- _Try it_: Extract every entry word for word. Skip the pictures.

** Exercise data follows **

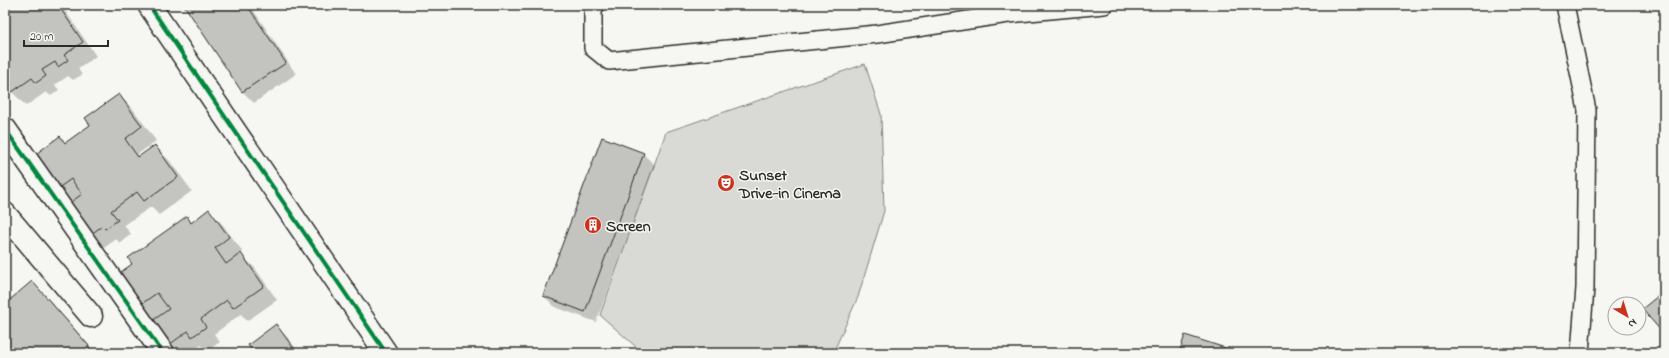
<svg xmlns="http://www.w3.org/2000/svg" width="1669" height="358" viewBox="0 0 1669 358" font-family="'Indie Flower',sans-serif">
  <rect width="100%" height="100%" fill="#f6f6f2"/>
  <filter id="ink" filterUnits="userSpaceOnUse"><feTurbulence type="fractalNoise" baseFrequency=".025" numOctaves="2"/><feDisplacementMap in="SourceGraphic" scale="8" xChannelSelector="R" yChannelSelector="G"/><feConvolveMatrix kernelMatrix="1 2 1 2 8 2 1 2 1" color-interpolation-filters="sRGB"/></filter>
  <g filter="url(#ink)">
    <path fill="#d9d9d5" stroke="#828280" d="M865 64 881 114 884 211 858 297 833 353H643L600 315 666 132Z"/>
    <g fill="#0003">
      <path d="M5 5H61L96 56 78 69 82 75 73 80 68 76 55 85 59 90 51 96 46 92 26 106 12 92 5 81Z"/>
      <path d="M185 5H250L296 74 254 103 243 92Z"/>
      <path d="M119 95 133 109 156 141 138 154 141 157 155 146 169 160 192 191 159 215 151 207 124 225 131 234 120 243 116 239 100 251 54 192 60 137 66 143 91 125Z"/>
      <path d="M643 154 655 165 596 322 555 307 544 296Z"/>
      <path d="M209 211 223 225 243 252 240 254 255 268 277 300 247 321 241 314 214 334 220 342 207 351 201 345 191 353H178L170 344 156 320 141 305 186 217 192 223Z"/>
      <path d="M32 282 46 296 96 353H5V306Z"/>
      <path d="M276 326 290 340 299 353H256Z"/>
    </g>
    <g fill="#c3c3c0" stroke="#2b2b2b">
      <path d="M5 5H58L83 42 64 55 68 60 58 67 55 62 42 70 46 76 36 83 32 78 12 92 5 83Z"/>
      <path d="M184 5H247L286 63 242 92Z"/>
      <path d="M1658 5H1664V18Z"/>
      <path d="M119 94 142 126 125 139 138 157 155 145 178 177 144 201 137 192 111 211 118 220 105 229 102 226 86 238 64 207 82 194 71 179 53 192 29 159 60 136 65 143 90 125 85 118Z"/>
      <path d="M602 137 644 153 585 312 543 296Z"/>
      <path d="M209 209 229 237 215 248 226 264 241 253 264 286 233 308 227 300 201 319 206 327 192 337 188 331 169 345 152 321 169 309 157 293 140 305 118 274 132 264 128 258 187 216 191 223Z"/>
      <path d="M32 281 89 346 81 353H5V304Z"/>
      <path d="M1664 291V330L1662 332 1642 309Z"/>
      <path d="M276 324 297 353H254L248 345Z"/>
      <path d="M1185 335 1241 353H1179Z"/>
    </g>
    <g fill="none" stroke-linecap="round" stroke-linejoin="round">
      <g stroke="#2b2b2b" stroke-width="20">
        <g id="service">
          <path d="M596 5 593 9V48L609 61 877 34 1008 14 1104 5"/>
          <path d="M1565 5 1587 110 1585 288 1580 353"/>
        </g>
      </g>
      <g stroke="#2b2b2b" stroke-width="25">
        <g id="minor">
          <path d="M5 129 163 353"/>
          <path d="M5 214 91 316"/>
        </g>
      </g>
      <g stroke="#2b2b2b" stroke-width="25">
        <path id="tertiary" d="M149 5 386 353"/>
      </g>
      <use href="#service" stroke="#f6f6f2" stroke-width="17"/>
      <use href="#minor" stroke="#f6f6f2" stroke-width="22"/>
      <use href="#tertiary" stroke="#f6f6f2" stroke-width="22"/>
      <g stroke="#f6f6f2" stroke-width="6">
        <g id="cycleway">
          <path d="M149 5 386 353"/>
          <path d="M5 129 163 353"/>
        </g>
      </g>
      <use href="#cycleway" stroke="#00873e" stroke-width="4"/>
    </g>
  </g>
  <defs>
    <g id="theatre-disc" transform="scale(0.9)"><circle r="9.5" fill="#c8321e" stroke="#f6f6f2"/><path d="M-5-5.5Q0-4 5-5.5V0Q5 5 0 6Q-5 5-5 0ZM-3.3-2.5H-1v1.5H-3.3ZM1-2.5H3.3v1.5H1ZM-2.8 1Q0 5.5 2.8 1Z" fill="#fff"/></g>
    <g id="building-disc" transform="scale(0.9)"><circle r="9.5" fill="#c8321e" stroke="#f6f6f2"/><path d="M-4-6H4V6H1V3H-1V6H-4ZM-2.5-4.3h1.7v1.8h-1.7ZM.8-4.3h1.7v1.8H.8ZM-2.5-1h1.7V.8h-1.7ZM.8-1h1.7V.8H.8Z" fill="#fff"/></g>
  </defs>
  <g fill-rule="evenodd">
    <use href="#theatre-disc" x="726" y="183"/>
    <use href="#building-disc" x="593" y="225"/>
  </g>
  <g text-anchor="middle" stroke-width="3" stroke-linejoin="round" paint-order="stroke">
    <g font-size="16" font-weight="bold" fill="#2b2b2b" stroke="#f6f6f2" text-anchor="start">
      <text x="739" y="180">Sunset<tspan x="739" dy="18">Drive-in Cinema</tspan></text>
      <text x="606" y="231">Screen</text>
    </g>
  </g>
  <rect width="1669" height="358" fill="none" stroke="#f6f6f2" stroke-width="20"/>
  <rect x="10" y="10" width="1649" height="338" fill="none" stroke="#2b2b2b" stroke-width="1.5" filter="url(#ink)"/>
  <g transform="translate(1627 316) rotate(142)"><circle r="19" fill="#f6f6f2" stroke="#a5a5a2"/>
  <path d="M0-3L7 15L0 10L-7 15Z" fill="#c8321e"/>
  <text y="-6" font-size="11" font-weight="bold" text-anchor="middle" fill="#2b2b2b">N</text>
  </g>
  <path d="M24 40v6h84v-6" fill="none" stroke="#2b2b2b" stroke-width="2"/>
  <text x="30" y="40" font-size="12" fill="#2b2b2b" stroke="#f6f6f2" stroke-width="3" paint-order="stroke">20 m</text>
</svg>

** End of Exercise data **

- _Completed task_:
<svg xmlns="http://www.w3.org/2000/svg" width="1669" height="358" viewBox="0 0 1669 358" font-family="'Indie Flower',sans-serif">
  <rect width="100%" height="100%" fill="#f6f6f2"/>
  <filter id="ink" filterUnits="userSpaceOnUse"><feTurbulence type="fractalNoise" baseFrequency=".025" numOctaves="2"/><feDisplacementMap in="SourceGraphic" scale="8" xChannelSelector="R" yChannelSelector="G"/><feConvolveMatrix kernelMatrix="1 2 1 2 8 2 1 2 1" color-interpolation-filters="sRGB"/></filter>
  <g filter="url(#ink)">
    <path fill="#d9d9d5" stroke="#828280" d="M865 64 881 114 884 211 858 297 833 353H643L600 315 666 132Z"/>
    <g fill="#0003">
      <path d="M5 5H61L96 56 78 69 82 75 73 80 68 76 55 85 59 90 51 96 46 92 26 106 12 92 5 81Z"/>
      <path d="M185 5H250L296 74 254 103 243 92Z"/>
      <path d="M119 95 133 109 156 141 138 154 141 157 155 146 169 160 192 191 159 215 151 207 124 225 131 234 120 243 116 239 100 251 54 192 60 137 66 143 91 125Z"/>
      <path d="M643 154 655 165 596 322 555 307 544 296Z"/>
      <path d="M209 211 223 225 243 252 240 254 255 268 277 300 247 321 241 314 214 334 220 342 207 351 201 345 191 353H178L170 344 156 320 141 305 186 217 192 223Z"/>
      <path d="M32 282 46 296 96 353H5V306Z"/>
      <path d="M276 326 290 340 299 353H256Z"/>
    </g>
    <g fill="#c3c3c0" stroke="#2b2b2b">
      <path d="M5 5H58L83 42 64 55 68 60 58 67 55 62 42 70 46 76 36 83 32 78 12 92 5 83Z"/>
      <path d="M184 5H247L286 63 242 92Z"/>
      <path d="M1658 5H1664V18Z"/>
      <path d="M119 94 142 126 125 139 138 157 155 145 178 177 144 201 137 192 111 211 118 220 105 229 102 226 86 238 64 207 82 194 71 179 53 192 29 159 60 136 65 143 90 125 85 118Z"/>
      <path d="M602 137 644 153 585 312 543 296Z"/>
      <path d="M209 209 229 237 215 248 226 264 241 253 264 286 233 308 227 300 201 319 206 327 192 337 188 331 169 345 152 321 169 309 157 293 140 305 118 274 132 264 128 258 187 216 191 223Z"/>
      <path d="M32 281 89 346 81 353H5V304Z"/>
      <path d="M1664 291V330L1662 332 1642 309Z"/>
      <path d="M276 324 297 353H254L248 345Z"/>
      <path d="M1185 335 1241 353H1179Z"/>
    </g>
    <g fill="none" stroke-linecap="round" stroke-linejoin="round">
      <g stroke="#2b2b2b" stroke-width="20">
        <g id="service">
          <path d="M596 5 593 9V48L609 61 877 34 1008 14 1104 5"/>
          <path d="M1565 5 1587 110 1585 288 1580 353"/>
        </g>
      </g>
      <g stroke="#2b2b2b" stroke-width="25">
        <g id="minor">
          <path d="M5 129 163 353"/>
          <path d="M5 214 91 316"/>
        </g>
      </g>
      <g stroke="#2b2b2b" stroke-width="25">
        <path id="tertiary" d="M149 5 386 353"/>
      </g>
      <use href="#service" stroke="#f6f6f2" stroke-width="17"/>
      <use href="#minor" stroke="#f6f6f2" stroke-width="22"/>
      <use href="#tertiary" stroke="#f6f6f2" stroke-width="22"/>
      <g stroke="#f6f6f2" stroke-width="6">
        <g id="cycleway">
          <path d="M149 5 386 353"/>
          <path d="M5 129 163 353"/>
        </g>
      </g>
      <use href="#cycleway" stroke="#00873e" stroke-width="4"/>
    </g>
  </g>
  <defs>
    <g id="theatre-disc" transform="scale(0.9)"><circle r="9.5" fill="#c8321e" stroke="#f6f6f2"/><path d="M-5-5.5Q0-4 5-5.5V0Q5 5 0 6Q-5 5-5 0ZM-3.3-2.5H-1v1.5H-3.3ZM1-2.5H3.3v1.5H1ZM-2.8 1Q0 5.5 2.8 1Z" fill="#fff"/></g>
    <g id="building-disc" transform="scale(0.9)"><circle r="9.5" fill="#c8321e" stroke="#f6f6f2"/><path d="M-4-6H4V6H1V3H-1V6H-4ZM-2.5-4.3h1.7v1.8h-1.7ZM.8-4.3h1.7v1.8H.8ZM-2.5-1h1.7V.8h-1.7ZM.8-1h1.7V.8H.8Z" fill="#fff"/></g>
  </defs>
  <g fill-rule="evenodd">
    <use href="#theatre-disc" x="726" y="183"/>
    <use href="#building-disc" x="593" y="225"/>
  </g>
  <g text-anchor="middle" stroke-width="3" stroke-linejoin="round" paint-order="stroke">
    <g font-size="16" font-weight="bold" fill="#2b2b2b" stroke="#f6f6f2" text-anchor="start">
      <text x="739" y="180">Sunset<tspan x="739" dy="18">Drive-in Cinema</tspan></text>
      <text x="606" y="231">Screen</text>
    </g>
  </g>
  <rect width="1669" height="358" fill="none" stroke="#f6f6f2" stroke-width="20"/>
  <rect x="10" y="10" width="1649" height="338" fill="none" stroke="#2b2b2b" stroke-width="1.5" filter="url(#ink)"/>
  <g transform="translate(1627 316) rotate(142)"><circle r="19" fill="#f6f6f2" stroke="#a5a5a2"/>
  <path d="M0-3L7 15L0 10L-7 15Z" fill="#c8321e"/>
  <text y="-6" font-size="11" font-weight="bold" text-anchor="middle" fill="#2b2b2b">N</text>
  </g>
  <path d="M24 40v6h84v-6" fill="none" stroke="#2b2b2b" stroke-width="2"/>
  <text x="30" y="40" font-size="12" fill="#2b2b2b" stroke="#f6f6f2" stroke-width="3" paint-order="stroke">20 m</text>
</svg>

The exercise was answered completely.